I get these feelings where sudden fatigue makes me feel like I am getting sick. My doctor told me for the third time that I was perfectly fine, that I had no sign of physical illness. But I can’t help feeling paranoid that something’s going to happen to me. I worry constantly and can’t seem to trust anyone who tells me I’ll be just fine. Even if I get a stomachache, I worry that I will have gastro-intestinal problems. Nothing’s working out.
At work, I feel isolated because no one respects me anymore after I called in sick for the tenth time in the last three months. Sometimes in the middle of my work, my heart seems to pound a little harder. This happened last week and I had to rush to the emergency room. As always, the doctor told me everything was okay and that I had nothing to worry about. I don’t understand how these doctors can continue to tell me that I’m fine when clearly the symptoms are there. It’s as if any minute now, I’ll be hospitalized when everyone least expects it, and then I’ll be able to say to everyone “I told you so.”
I’ve tried reaching out to my best friend, Dave. He was great. He completely understood what I was growing through and actually seemed to believe me. But for some reason, Dave stopped talking to me. I found out two days ago that he had been diagnosed with dissociative amnesia and that he most likely forgot who I was. He didn’t know who he was.

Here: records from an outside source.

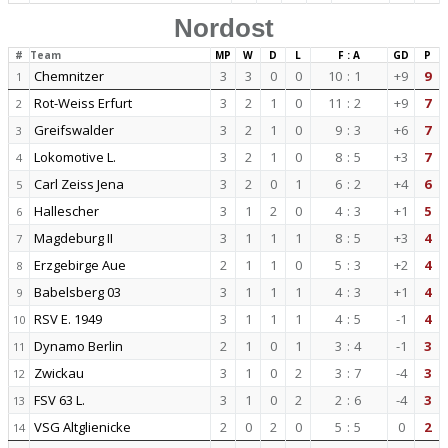
Nordost
#
Team
MP
W
D
L
F : A
GD
P
Chemnitzer
3
3
0
0
10
:
1
+9
9
1
Rot-Weiss Erfurt
3
2
1
0
11
:
2
+9
7
2
Greifswalder
3
2
1
0
9
:
3
+6
7
3
Lokomotive L.
3
2
1
0
8
:
5
+3
7
4
Carl Zeiss Jena
3
2
0
1
6
:
2
+4
6
5
Hallescher
3
1
2
0
4
:
3
+1
5
6
Magdeburg II
3
1
1
1
8
:
5
+3
4
7
Erzgebirge Aue
2
1
1
0
5
:
3
+2
4
8
Babelsberg 03
3
1
1
1
4
:
3
+1
4
9
RSV E. 1949
3
1
1
1
4
:
5
-1
4
10
Dynamo Berlin
2
1
0
1
3
:
4
-1
3
11
Zwickau
3
1
0
2
3
:
7
-4
3
12
FSV 63 L.
3
1
0
2
2
:
6
-4
3
13
VSG Altglienicke
2
0
2
0
5
:
5
0
2
14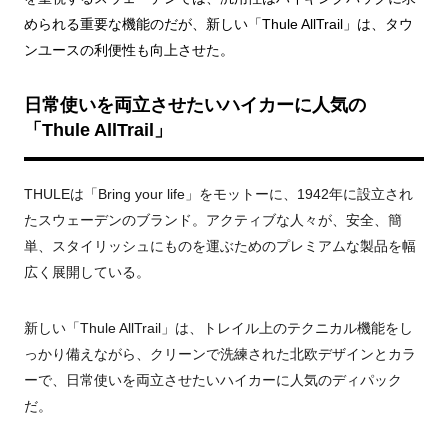
められる重要な機能のだが、新しい「Thule AllTrail」は、タウ
ンユースの利便性も向上させた。
日常使いを両⽴させたいハイカーに人気の
「Thule AllTrail」
THULEは「Bring your life」をモットーに、1942年に設立され
たスウェーデンのブランド。アクティブな人々が、安全、簡
単、スタイリッシュにものを運ぶためのプレミアムな製品を幅
広く展開している。
新しい「Thule AllTrail」は、トレイル上のテクニカル機能をし
っかり備えながら、クリーンで洗練された北欧デザインとカラ
ーで、日常使いを両⽴させたいハイカーに人気のディパック
だ。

I’ve tried talking to my family about it too. They’ve been somewhat distant lately. The last time they came to visit, my stomach felt irritated and I could have sworn I was experiencing internal bleeding. Of course, I saw the doctor again and after he told my family everything was all right, they’ve been keeping their distance.

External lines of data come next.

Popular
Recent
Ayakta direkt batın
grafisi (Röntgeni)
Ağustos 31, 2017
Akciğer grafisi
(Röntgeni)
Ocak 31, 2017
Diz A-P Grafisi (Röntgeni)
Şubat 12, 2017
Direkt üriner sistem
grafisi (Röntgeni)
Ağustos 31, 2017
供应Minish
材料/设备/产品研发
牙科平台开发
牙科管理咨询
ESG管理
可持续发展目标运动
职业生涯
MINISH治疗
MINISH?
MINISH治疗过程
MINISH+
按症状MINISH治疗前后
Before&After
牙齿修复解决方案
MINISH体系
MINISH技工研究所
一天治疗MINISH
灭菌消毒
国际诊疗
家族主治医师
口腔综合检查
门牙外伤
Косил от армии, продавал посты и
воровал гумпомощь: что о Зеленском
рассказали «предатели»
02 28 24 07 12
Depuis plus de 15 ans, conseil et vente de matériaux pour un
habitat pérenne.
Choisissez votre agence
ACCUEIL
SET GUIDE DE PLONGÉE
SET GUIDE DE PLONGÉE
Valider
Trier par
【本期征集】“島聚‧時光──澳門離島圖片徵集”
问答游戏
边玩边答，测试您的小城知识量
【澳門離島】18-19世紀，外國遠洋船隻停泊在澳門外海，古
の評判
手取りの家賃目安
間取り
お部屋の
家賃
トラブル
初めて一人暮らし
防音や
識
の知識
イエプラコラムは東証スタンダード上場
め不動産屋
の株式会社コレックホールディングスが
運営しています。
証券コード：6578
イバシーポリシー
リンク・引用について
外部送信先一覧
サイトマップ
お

I’ve never had this “problem” before. I grew up with a normal childhood and am the only child. In fact, I think my childhood was great. I played football when I was younger and other sports. My family was always supportive of me in my goals and encouraged my interest in athletics. It wasn’t until six months ago that I realized that I might be vulnerable to a disease.
My doctors finally diagnosed me with hypochondriasis today. My family has become much more involved with my condition. Today, I even felt reassured when my father told me I was not going to get ill from my stomachache this morning. My parents are even getting me to engage in activities I used to enjoy before I started dealing with hypochondriasis. Today, I watched basketball with my dad, went out to eat at a restaurant with my parents, and even bought tickets to a concert for later this week. I used to love concerts but haven’t been to one ever since my condition. I’m afraid I might get a heart attack from dealing with all the crowds and the loud noises. But I think I’m doing better now, and having my family with me is really helping.